明治百年でみえる日本化の混乱
新里金福・大城立裕著『近代沖縄の歩み 沖縄の百年1』は、明治100年を記念して琉球新報に掲載された連載記事を加筆・補稿してまとめられた。沖縄にとっての近代100年は、まさに紆余曲折の連蔵だった。
1879年、沖縄は琉球王国が解体され日本の一部になったが、すんなり日本化されたわけではない。長年、政治、経済、文化あらゆる面で、中国と深い関係が続いたことから、日本化を拒む勢力も根強かった。日本政府も沖縄を固有の領土と考えたかどうか怪しい面もあった。翌1980年には、中国における商業活動の権益と引き換えに、宮古・八重山諸島を中国に譲り渡す案に合意し、調印寸前のとこにまで至っていた。

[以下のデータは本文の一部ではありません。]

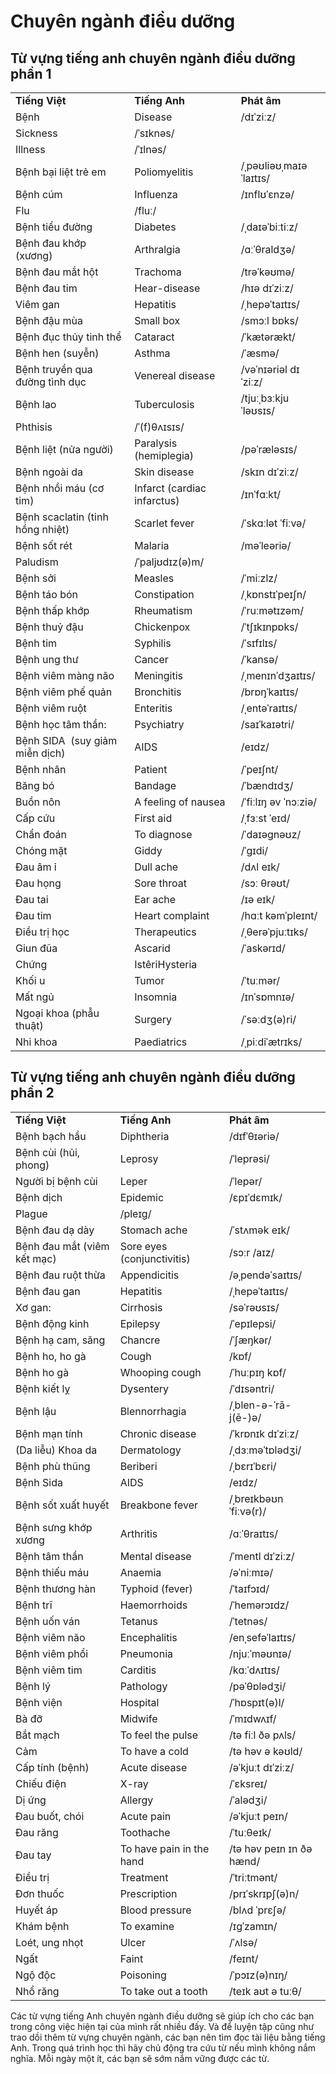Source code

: # Chuyên ngành điều dưỡng

## Từ vựng tiếng anh chuyên ngành điều dưỡng phần 1

|   |   |   |
|---|---|---|
|**Tiếng Việt**|**Tiếng Anh**|**Phát âm**|
|Bệnh|Disease|/dɪˈziːz/|
|Sickness|/ˈsɪknəs/|
|Illness|/ˈɪlnəs/|
|Bệnh bại liệt trẻ em|Poliomyelitis|/ˌpəʊliəʊˌmaɪəˈlaɪtɪs/|
|Bệnh cúm|Influenza|/ɪnflʊˈɛnzə/|
|Flu|/fluː/|
|Bệnh tiểu đường|Diabetes|/ˌdaɪəˈbiːtiːz/|
|Bệnh đau khớp (xương)|Arthralgia|/ɑːˈθraldʒə/|
|Bệnh đau mắt hột|Trachoma|/trəˈkəʊmə/|
|Bệnh đau tim|Hear-disease|/hɪə dɪˈziːz/|
|Viêm gan|Hepatitis|/ˌhepəˈtaɪtɪs/|
|Bệnh đậu mùa|Small box|/smɔːl bɒks/|
|Bệnh đục thủy tinh thể|Cataract|/ˈkætərækt/|
|Bệnh hen (suyễn)|Asthma|/ˈæsmə/|
|Bệnh truyền qua đường tình dục|Venereal disease|/vəˈnɪəriəl dɪˈziːz/|
|Bệnh lao|Tuberculosis|/tjuːˌbɜːkjuˈləʊsɪs/|
|Phthisis|/ˈ(f)θʌɪsɪs/|
|Bệnh liệt (nửa người)|Paralysis (hemiplegia)|/pəˈræləsɪs/|
|Bệnh ngoài da|Skin disease|/skɪn dɪˈziːz/|
|Bệnh nhồi máu (cơ tim)|Infarct (cardiac infarctus)|/ɪnˈfɑːkt/|
|Bệnh scaclatin (tinh hồng nhiệt)|Scarlet fever|/ˈskɑːlət ˈfiːvə/|
|Bệnh sốt rét|Malaria|/məˈleəriə/|
|Paludism|/ˈpaljʊdɪz(ə)m/|
|Bệnh sởi|Measles|/ˈmiːzlz/|
|Bệnh táo bón|Constipation|/ˌkɒnstɪˈpeɪʃn/|
|Bệnh thấp khớp|Rheumatism|/ˈruːmətɪzəm/|
|Bệnh thuỷ đậu|Chickenpox|/ˈtʃɪkɪnpɒks/|
|Bệnh tim|Syphilis|/ˈsɪfɪlɪs/|
|Bệnh ung thư|Cancer|/ˈkansə/|
|Bệnh viêm màng não|Meningitis|/ˌmenɪnˈdʒaɪtɪs/|
|Bệnh viêm phế quản|Bronchitis|/brɒŋˈkaɪtɪs/|
|Bệnh viêm ruột|Enteritis|/ˌentəˈraɪtɪs/|
|Bệnh học tâm thần:|Psychiatry|/saɪˈkaɪətri/|
|Bệnh SIDA  (suy giảm miễn dịch)|AIDS|/eɪdz/|
|Bệnh nhân|Patient|/ˈpeɪʃnt/|
|Băng bó|Bandage|/ˈbændɪdʒ/|
|Buồn nôn|A feeling of nausea|/ˈfiːlɪŋ əv ˈnɔːziə/|
|Cấp cứu|First aid|/ˌfɜːst ˈeɪd/|
|Chẩn đoán|To diagnose|/ˈdaɪəɡnəʊz/|
|Chóng mặt|Giddy|/ˈɡɪdi/|
|Đau âm ỉ|Dull ache|/dʌl eɪk/|
|Đau họng|Sore throat|/sɔː θrəʊt/|
|Đau tai|Ear ache|/ɪə eɪk/|
|Đau tim|Heart complaint|/hɑːt kəmˈpleɪnt/|
|Điều trị học|Therapeutics|/ˌθerəˈpjuːtɪks/|
|Giun đũa|Ascarid|/ˈaskərɪd/|
|Chứng|IstêriHysteria||
|Khối u|Tumor|/ˈtuːmər/|
|Mất ngủ|Insomnia|/ɪnˈsɒmnɪə/|
|Ngoại khoa (phẫu thuật)|Surgery|/ˈsəːdʒ(ə)ri/|
|Nhi khoa|Paediatrics|/ˌpiːdiˈætrɪks/|

## Từ vựng tiếng anh chuyên ngành điều dưỡng phần 2

|   |   |   |
|---|---|---|
|**Tiếng Việt**|**Tiếng Anh**|**Phát âm**|
|Bệnh bạch hầu|Diphtheria|/dɪfˈθɪəriə/|
|Bệnh cùi (hủi, phong)|Leprosy|/ˈleprəsi/|
|Người bị bệnh cùi|Leper|/ˈlepər/|
|Bệnh dịch|Epidemic|/ɛpɪˈdɛmɪk/|
|Plague|/pleɪɡ/|
|Bệnh đau dạ dày|Stomach ache|/ˈstʌmək eɪk/|
|Bệnh đau mắt (viêm kết mạc)|Sore eyes (conjunctivitis)|/sɔːr /aɪz/|
|Bệnh đau ruột thừa|Appendicitis|/əˌpendəˈsaɪtɪs/|
|Bệnh đau gan|Hepatitis|/ˌhepəˈtaɪtɪs/|
|Xơ gan:|Cirrhosis|/səˈrəʊsɪs/|
|Bệnh động kinh|Epilepsy|/ˈepɪlepsi/|
|Bệnh hạ cam, săng|Chancre|/ˈʃæŋkər/|
|Bệnh ho, ho gà|Cough|/kɒf/|
|Bệnh ho gà|Whooping cough|/ˈhuːpɪŋ kɒf/|
|Bệnh kiết lỵ|Dysentery|/ˈdɪsəntri/|
|Bệnh lậu|Blennorrhagia|/ˌblen-ə-ˈrā-j(ē-)ə/|
|Bệnh mạn tính|Chronic disease|/ˈkrɒnɪk dɪˈziːz/|
|(Da liễu) Khoa da|Dermatology|/ˌdɜːməˈtɒlədʒi/|
|Bệnh phù thũng|Beriberi|/ˌbɛrɪˈbɛri/|
|Bệnh Sida|AIDS|/eɪdz/|
|Bệnh sốt xuất huyết|Breakbone fever|/ˌbreɪkbəʊn ˈfiːvə(r)/|
|Bệnh sưng khớp xương|Arthritis|/ɑːˈθraɪtɪs/|
|Bệnh tâm thần|Mental disease|/ˈmentl dɪˈziːz/|
|Bệnh thiếu máu|Anaemia|/əˈniːmɪə/|
|Bệnh thương hàn|Typhoid (fever)|/ˈtaɪfɔɪd/|
|Bệnh trĩ|Haemorrhoids|/ˈhemərɔɪdz/|
|Bệnh uốn ván|Tetanus|/ˈtetnəs/|
|Bệnh viêm não|Encephalitis|/enˌsefəˈlaɪtɪs/|
|Bệnh viêm phổi|Pneumonia|/njuːˈməʊnɪə/|
|Bệnh viêm tim|Carditis|/kɑːˈdʌɪtɪs/|
|Bệnh lý|Pathology|/pəˈθɒlədʒi/|
|Bệnh viện|Hospital|/ˈhɒspɪt(ə)l/|
|Bà đỡ|Midwife|/ˈmɪdwʌɪf/|
|Bắt mạch|To feel the pulse|/tə fiːl ðə pʌls/|
|Cảm|To have a cold|/tə həv ə kəʊld/|
|Cấp tính (bệnh)|Acute disease|/əˈkjuːt dɪˈziːz/|
|Chiếu điện|X-ray|/ˈɛksreɪ/|
|Dị ứng|Allergy|/ˈalədʒi/|
|Đau buốt, chói|Acute pain|/əˈkjuːt peɪn/|
|Đau răng|Toothache|/ˈtuːθeɪk/|
|Đau tay|To have pain in the hand|/tə həv peɪn ɪn ðə hænd/|
|Điều trị|Treatment|/ˈtriːtmənt/|
|Đơn thuốc|Prescription|/prɪˈskrɪpʃ(ə)n/|
|Huyết áp|Blood pressure|/blʌd ˈprɛʃə/|
|Khám bệnh|To examine|/ɪɡˈzamɪn/|
|Loét, ung nhọt|Ulcer|/ˈʌlsə/|
|Ngất|Faint|/feɪnt/|
|Ngộ độc|Poisoning|/ˈpɔɪz(ə)nɪŋ/|
|Nhổ răng|To take out a tooth|/teɪk aʊt ə tuːθ/|

Các từ vựng tiếng Anh chuyên ngành điều dưỡng sẽ giúp ích cho các bạn trong công việc hiện tại của mình rất nhiều đấy. Và để luyện tập cũng như trao dồi thêm từ vựng chuyên ngành, các bạn nên tìm đọc tài liệu bằng tiếng Anh. Trong quá trình học thì hãy chủ động tra cứu từ nếu mình không nắm nghĩa. Mỗi ngày một ít, các bạn sẽ sớm nắm vững được các từ.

明治期以降、日本化が進むが、沖縄人としてのアイデンティティを模索する動きが出る一方、大正末期から昭和初期にかけて「ソテツ地獄」(ソテツの実や茎しか食べ物がない恐慌状態)に陥る。1945年の沖縄戦では、沖縄本島を中心に「鉄の暴風雨」と呼ばれた米軍の激しい攻撃に見舞われ、県民の4人に1人が命を失う。その後も27年間、異民族支配が続き、島全体が米軍の基地に変貌する。